The wonderful discovery for me was the work of Cahun who was born Lucy Schwab and fell in love at school in England with Suzanne Malherbe, later called Marcel Moore when they both took gender neutral names. Cahun specialised in staging photographs of herself which not taken for display but as an ongoing dialogue with herself. I was fascinated by their years in occupied Jersey during the war where they wrote propaganda leaflets until they were arrested and sentence to death. I loved the photos of Cahun dancing on a wall on the Liberation of Jersey.
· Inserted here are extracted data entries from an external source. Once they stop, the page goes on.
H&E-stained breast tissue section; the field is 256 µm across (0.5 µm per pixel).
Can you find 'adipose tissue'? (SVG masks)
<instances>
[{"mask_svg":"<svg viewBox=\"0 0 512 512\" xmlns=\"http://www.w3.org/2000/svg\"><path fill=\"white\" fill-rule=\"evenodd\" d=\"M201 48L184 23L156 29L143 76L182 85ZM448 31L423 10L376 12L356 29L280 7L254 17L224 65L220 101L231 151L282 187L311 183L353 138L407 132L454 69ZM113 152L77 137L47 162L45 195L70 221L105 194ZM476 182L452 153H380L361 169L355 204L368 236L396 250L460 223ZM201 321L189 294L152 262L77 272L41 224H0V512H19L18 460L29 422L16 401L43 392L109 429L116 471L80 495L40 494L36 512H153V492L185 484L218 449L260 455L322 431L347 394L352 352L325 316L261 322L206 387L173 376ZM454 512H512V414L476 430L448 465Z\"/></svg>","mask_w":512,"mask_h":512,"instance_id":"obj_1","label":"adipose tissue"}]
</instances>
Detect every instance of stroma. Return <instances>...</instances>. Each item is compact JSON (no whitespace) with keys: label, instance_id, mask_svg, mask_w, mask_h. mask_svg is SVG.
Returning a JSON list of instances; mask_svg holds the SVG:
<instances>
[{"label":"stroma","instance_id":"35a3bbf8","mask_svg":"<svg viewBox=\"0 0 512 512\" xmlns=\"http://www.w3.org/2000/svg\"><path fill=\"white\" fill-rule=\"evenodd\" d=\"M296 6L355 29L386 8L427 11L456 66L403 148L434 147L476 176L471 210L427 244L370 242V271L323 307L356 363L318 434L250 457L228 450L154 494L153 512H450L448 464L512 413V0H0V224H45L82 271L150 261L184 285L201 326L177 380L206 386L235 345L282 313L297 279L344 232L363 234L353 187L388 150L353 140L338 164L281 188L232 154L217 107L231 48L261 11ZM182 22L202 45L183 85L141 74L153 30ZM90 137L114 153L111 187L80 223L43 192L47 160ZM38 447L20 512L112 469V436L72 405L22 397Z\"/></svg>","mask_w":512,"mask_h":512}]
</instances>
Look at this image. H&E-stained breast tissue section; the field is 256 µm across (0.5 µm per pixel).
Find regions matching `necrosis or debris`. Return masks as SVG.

Cahun used masks in a number of her photographs as well as staging scenarios to take pictures of. Wearing highlighted her own work which does this. It was interesting to see a series of the masks she had used and see how they had technically developed over time. I loved her series of large scale portraits in which she uses masks to become members of her own family past and present. They were quite haunting.

The show was an interesting comparison of contemporary and older work and a good study of a contemporary artists influence however I came out of the show wanting to know more about Cahun’s life and art not Wearing's.